━━━ Task input ━━━

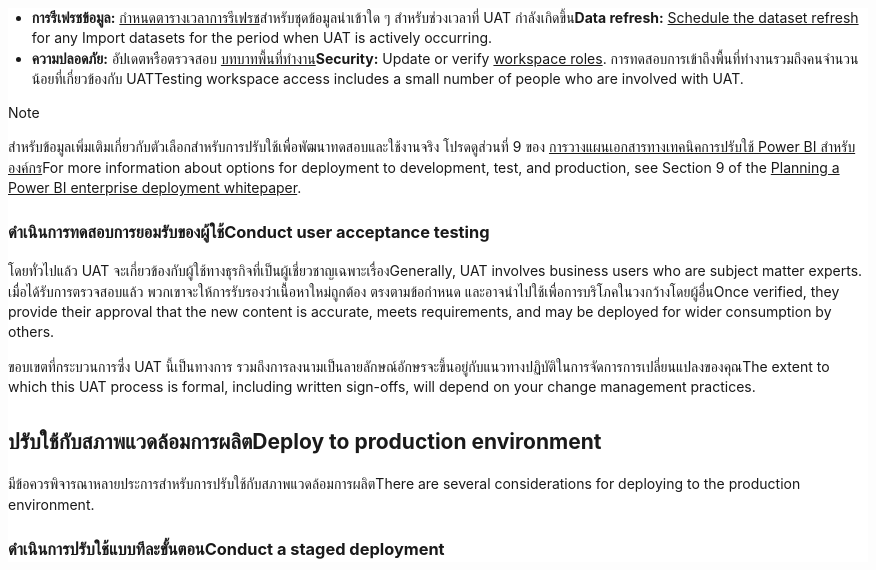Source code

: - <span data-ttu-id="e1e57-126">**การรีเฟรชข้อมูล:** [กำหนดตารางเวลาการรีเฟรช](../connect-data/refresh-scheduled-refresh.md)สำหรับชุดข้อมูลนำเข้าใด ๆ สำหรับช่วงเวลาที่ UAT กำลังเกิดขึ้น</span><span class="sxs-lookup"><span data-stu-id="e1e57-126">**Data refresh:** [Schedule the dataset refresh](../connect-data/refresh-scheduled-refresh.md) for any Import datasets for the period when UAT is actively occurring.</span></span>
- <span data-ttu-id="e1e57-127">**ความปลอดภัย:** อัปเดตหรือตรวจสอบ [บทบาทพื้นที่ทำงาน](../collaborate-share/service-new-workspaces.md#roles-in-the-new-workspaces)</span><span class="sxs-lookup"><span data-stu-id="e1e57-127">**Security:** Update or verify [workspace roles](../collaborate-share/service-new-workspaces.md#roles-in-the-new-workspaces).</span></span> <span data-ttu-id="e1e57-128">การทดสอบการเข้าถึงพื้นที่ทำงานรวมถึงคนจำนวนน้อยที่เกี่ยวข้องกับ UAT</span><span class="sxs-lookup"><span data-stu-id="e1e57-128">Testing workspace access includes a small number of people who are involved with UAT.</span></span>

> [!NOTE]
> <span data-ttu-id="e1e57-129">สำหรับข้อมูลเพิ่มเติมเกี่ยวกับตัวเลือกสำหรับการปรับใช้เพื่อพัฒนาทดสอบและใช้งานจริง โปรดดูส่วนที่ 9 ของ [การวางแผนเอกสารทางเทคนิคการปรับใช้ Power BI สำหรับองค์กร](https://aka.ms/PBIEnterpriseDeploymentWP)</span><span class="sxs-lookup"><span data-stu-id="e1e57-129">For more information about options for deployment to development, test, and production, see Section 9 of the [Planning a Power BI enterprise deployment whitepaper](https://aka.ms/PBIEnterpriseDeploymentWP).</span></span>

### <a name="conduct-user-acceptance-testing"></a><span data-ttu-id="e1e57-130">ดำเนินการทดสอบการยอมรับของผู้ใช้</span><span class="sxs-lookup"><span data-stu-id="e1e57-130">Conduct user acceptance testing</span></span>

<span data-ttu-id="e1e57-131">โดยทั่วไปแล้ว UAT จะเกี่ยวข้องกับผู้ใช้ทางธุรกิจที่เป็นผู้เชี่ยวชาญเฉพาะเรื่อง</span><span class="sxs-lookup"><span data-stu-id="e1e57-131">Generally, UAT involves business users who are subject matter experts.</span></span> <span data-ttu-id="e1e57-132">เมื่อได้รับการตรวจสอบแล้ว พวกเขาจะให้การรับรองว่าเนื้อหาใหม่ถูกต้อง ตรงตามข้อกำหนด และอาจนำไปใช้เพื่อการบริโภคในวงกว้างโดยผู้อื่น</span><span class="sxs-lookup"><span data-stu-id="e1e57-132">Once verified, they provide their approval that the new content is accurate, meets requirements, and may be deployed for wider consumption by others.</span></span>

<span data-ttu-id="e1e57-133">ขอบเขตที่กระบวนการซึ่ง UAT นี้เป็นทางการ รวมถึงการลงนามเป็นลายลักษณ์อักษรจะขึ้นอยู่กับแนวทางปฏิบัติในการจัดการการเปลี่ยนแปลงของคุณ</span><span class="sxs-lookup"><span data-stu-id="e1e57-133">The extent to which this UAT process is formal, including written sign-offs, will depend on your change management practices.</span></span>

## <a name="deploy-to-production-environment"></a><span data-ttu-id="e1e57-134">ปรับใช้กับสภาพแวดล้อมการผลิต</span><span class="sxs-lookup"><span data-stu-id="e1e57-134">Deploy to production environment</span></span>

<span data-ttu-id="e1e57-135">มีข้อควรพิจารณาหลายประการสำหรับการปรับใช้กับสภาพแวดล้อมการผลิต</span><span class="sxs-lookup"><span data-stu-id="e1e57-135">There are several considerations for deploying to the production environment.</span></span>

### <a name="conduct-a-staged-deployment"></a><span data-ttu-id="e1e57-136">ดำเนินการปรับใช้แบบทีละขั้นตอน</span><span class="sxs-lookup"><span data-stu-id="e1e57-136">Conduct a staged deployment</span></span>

━━━
━━━ Task input ━━━

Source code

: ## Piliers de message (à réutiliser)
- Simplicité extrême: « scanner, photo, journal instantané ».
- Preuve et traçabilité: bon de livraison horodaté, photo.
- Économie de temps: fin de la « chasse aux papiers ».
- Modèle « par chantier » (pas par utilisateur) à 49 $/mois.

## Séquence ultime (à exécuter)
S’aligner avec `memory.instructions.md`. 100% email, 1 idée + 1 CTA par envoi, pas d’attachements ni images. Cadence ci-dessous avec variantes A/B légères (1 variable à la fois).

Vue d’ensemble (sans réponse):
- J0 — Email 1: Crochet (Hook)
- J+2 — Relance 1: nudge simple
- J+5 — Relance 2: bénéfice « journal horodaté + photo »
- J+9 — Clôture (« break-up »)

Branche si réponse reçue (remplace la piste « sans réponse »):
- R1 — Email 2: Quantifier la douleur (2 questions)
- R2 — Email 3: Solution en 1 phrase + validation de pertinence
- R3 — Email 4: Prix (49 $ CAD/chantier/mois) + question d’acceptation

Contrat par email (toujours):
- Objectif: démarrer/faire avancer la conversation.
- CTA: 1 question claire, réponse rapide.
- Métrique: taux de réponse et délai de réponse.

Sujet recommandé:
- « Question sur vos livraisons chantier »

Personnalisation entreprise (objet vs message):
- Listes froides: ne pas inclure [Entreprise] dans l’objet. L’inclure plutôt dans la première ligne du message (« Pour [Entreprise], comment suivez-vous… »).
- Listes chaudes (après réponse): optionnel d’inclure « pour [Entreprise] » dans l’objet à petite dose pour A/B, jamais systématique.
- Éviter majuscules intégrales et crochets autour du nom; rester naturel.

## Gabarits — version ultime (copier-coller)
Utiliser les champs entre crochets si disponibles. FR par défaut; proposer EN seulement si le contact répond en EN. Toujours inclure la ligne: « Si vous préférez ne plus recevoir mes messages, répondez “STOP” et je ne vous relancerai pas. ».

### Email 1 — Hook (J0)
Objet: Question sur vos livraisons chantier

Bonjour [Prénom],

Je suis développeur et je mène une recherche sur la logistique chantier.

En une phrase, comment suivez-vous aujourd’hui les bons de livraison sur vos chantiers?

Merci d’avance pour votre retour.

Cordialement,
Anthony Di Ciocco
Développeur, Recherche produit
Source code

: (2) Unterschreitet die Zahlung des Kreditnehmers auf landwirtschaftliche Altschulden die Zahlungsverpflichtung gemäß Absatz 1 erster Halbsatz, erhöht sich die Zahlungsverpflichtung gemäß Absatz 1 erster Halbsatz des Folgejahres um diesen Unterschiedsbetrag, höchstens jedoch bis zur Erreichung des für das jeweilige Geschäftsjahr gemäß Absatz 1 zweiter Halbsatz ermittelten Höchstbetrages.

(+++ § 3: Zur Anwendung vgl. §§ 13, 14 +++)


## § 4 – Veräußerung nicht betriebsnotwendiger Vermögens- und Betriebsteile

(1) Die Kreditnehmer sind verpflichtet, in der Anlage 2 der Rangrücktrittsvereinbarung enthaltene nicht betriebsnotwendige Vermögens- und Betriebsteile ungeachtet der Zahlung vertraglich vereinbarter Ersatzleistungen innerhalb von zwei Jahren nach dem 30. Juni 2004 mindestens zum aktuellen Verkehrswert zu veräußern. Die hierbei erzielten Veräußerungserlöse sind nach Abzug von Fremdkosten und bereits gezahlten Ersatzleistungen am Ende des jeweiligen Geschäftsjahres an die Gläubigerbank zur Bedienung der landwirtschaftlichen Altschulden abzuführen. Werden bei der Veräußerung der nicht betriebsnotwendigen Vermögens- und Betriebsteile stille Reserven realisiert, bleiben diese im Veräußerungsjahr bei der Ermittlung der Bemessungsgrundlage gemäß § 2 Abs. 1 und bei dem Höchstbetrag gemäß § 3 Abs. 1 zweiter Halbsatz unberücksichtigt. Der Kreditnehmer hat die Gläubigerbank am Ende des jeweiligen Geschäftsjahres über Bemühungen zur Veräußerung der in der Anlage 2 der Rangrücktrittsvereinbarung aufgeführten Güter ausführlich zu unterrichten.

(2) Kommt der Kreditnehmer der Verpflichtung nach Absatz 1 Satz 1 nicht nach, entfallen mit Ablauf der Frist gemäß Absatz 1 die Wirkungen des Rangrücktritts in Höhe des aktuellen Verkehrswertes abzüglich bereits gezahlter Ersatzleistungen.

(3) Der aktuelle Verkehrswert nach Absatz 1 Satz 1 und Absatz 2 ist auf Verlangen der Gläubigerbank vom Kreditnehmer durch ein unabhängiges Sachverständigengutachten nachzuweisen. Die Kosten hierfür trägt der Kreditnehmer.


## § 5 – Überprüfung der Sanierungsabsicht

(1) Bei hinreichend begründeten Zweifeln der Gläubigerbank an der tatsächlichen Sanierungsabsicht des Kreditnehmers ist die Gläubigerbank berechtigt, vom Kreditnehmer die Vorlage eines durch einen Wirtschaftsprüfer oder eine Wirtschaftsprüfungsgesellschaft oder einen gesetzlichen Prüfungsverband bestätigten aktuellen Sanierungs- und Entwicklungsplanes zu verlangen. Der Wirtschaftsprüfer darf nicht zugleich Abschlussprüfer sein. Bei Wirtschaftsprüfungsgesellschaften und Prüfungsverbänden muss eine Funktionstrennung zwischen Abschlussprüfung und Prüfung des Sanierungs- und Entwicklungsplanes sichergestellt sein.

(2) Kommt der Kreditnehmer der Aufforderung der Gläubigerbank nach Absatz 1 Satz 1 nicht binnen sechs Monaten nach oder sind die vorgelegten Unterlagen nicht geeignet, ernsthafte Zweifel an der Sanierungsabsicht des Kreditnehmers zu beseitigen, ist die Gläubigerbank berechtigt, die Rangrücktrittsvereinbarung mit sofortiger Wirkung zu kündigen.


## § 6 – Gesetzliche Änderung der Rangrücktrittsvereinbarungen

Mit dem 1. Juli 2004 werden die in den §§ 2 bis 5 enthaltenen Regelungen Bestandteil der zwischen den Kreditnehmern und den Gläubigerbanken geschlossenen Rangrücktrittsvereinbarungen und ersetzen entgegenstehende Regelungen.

━━━

**Job item:**
Could you restate, word for word, the lines above from the one with "En une phrase, comment" to the one with "## § 4 – Veräußerung", both included?

**Response box:**
En une phrase, comment suivez-vous aujourd’hui les bons de livraison sur vos chantiers?

Merci d’avance pour votre retour.

Cordialement,
Anthony Di Ciocco
Développeur, Recherche produit
Source code

: (2) Unterschreitet die Zahlung des Kreditnehmers auf landwirtschaftliche Altschulden die Zahlungsverpflichtung gemäß Absatz 1 erster Halbsatz, erhöht sich die Zahlungsverpflichtung gemäß Absatz 1 erster Halbsatz des Folgejahres um diesen Unterschiedsbetrag, höchstens jedoch bis zur Erreichung des für das jeweilige Geschäftsjahr gemäß Absatz 1 zweiter Halbsatz ermittelten Höchstbetrages.

(+++ § 3: Zur Anwendung vgl. §§ 13, 14 +++)


## § 4 – Veräußerung nicht betriebsnotwendiger Vermögens- und Betriebsteile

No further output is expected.